Some "ABC good" intervals

I found a web page, http://www.minet.uni-jena.de/~aros/abc.html, with
a list of all 148 known "good" ABCs according to the definition you
will find there of "good" (there are others.) Cutting things off at
the 53-limit and keeping A small, I found the following, with names
if Manuel gives one on his web page:

(5) 4375/4374 = 5^4*7 / 2*3^7 "ragisma" (ragisma??)

(17) 32805/32768 = 3^8*5 / 2^15 = shisma

(19) 301327048/301327047 = 2^3*11*23*53^3 / 3^16*7

(30) 2401/2400 = 7^4 / 2^5*3*5^2 = "breedsma", presumably after our
very own Graham Breed. Congratulations, Graham!

(38) 63927525376/63927525375 = 2^13*11^4*13 *41 / 3^3*5^3*7^7*23

(47) 512001/512000 = 3^5*7^2*43 / 2^12 * 5^3 (How's 2^12*5^3 /
3^5*7^2 for an approximation to 43 in the 7-limit? It's all of 1/296
cents flat.)

(82) 128/125 = 2^7/5^3 = enharmonic diesis

(131) 282192773751/282192773120 = 3^3*7^10*37 / 2^26*5*29^2

Numero Uno on the list? 6436343/6436341 = 23^5 / 3^10*109; remember
that when you work in the 109-limit. Of course, many of these are not
best thought of in terms of the p-limit, but in the set of numbers
generated by their prime factors, and toss in 2.

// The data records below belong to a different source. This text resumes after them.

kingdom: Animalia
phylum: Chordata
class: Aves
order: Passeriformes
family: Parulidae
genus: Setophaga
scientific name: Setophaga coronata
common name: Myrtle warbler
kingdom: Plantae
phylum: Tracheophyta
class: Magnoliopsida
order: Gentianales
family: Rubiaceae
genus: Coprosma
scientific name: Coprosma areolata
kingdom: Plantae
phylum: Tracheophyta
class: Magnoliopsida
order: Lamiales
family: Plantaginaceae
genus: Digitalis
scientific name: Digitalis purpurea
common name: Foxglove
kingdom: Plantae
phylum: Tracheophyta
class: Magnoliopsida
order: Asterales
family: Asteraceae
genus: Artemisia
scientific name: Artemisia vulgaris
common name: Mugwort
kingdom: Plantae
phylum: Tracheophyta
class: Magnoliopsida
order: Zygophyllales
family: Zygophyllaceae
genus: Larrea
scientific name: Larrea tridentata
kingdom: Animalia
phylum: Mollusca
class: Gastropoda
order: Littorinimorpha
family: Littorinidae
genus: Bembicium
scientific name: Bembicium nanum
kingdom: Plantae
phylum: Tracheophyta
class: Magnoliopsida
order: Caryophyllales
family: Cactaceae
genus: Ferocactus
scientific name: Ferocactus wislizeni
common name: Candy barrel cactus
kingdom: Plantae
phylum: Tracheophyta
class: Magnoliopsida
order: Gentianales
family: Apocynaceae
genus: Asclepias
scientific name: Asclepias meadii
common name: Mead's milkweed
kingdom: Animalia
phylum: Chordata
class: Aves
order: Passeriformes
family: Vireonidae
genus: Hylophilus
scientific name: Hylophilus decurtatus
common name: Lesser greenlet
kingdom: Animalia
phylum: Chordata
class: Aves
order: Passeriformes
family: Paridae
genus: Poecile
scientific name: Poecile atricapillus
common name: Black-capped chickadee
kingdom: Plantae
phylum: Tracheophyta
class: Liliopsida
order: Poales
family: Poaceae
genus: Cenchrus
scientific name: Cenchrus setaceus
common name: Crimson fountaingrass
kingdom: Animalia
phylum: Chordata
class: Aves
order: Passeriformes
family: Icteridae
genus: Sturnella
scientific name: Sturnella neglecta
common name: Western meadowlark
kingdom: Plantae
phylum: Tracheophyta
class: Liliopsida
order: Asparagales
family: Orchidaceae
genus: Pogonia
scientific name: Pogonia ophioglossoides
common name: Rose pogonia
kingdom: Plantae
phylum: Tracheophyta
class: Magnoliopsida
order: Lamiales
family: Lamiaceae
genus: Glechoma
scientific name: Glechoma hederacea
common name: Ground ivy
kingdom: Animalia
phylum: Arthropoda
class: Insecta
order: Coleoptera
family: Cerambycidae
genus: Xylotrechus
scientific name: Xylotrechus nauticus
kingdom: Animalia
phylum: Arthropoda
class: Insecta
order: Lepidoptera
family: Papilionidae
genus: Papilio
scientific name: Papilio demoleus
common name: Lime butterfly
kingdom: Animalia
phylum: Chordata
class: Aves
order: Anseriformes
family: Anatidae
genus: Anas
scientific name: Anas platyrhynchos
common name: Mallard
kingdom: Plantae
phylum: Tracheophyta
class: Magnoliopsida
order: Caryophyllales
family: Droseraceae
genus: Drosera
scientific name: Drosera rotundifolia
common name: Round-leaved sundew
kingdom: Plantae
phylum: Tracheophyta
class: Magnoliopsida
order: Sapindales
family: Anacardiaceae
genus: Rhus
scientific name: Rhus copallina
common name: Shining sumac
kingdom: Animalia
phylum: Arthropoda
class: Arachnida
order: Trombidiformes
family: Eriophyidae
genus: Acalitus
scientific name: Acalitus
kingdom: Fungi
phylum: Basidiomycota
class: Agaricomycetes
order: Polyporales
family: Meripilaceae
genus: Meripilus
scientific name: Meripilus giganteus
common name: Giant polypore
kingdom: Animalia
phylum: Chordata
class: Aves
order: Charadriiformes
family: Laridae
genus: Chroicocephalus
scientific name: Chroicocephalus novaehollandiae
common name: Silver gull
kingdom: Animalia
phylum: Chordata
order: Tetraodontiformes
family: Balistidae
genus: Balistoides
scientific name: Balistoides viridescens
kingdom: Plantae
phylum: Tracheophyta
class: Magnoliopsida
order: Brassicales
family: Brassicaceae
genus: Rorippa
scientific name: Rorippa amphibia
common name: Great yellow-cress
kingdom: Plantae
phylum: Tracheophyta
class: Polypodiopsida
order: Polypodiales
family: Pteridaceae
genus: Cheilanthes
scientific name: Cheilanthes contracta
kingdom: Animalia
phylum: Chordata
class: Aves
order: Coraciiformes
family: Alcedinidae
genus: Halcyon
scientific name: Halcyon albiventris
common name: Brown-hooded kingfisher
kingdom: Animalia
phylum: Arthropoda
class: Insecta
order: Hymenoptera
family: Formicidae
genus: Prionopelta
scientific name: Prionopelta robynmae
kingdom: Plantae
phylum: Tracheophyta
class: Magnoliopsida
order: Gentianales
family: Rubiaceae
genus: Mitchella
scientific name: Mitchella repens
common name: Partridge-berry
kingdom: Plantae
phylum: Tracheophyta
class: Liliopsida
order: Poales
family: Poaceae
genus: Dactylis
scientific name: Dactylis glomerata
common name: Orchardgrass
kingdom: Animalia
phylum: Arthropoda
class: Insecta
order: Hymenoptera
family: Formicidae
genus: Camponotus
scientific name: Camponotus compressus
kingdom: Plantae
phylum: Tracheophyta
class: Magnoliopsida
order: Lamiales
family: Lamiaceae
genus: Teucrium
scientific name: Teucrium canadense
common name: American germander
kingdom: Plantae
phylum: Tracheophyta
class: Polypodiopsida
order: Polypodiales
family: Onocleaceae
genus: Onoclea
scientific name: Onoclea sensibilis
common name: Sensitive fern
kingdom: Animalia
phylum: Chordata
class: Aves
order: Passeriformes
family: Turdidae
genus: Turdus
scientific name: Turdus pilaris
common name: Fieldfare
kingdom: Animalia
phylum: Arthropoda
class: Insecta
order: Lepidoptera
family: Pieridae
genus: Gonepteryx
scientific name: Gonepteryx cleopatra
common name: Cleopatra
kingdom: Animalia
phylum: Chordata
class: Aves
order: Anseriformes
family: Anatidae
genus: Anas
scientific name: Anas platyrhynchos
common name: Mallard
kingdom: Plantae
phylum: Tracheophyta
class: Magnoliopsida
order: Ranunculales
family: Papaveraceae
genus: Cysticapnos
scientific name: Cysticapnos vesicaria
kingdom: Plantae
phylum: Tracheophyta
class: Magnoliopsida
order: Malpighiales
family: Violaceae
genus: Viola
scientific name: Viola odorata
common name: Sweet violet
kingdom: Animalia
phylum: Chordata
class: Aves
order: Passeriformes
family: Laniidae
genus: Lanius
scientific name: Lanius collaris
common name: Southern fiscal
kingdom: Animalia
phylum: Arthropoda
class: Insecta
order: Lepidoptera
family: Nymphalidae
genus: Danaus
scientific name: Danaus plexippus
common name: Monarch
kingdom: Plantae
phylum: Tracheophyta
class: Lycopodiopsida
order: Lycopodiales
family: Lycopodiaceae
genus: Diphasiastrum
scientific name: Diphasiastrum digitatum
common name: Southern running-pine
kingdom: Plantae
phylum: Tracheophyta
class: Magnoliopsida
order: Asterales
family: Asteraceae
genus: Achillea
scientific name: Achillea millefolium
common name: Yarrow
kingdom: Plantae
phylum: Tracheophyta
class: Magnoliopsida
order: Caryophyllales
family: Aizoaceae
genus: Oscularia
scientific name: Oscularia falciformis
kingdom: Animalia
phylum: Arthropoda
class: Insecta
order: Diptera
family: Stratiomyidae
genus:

--- In tuning-math@y..., genewardsmith@j... wrote:
> I found a web page, http://www.minet.uni-jena.de/~aros/abc.html,
with
> a list of all 148 known "good" ABCs according to the definition you
> will find there of "good" (there are others.)

I don't see a definition there of "good", and most of these are not
superparticular ratios at all . . . so what, really, is the ABC
conjecture?

--- In tuning-math@y..., "Paul Erlich" <paul@s...> wrote:

> I don't see a definition there of "good", and most of these are not
> superparticular ratios at all . . . so what, really, is the ABC
> conjecture?

If we have three relatively prime positive integers A, B, C such that
A + B = C, and if we define a "radical" function rad(N) as the
product of the primes dividing N, we can look at C/rad(ABC); it turns
out that this can be arbitarily large. The ABC conjecture says that
C/rad(ABC)^e, for any e>1, cannot become arbitrarily large. It's a
conjecture in elementary number theory with a large number of very
powerful and not always elementary consequences, and since it is the
latest fad I thought of it when I saw that the list of m/n in the
p-limit, with |m-n|<d, should be finite. It seems it is also an easy
consequence of Baker's theorem, and hence is true--a useful thing to
know. Any ABC triple such that ln(C)/ln(rad(ABC)) > 1.4 is rather
arbitarily termed "good"; they are pretty rare and some of them turn
up in music theory, it seems. For superparticular ratios this measure
becomes ln(C)/ln(rad(BC)), and looking at the "goodness" of our
favorite commas might be interesting, I suppose.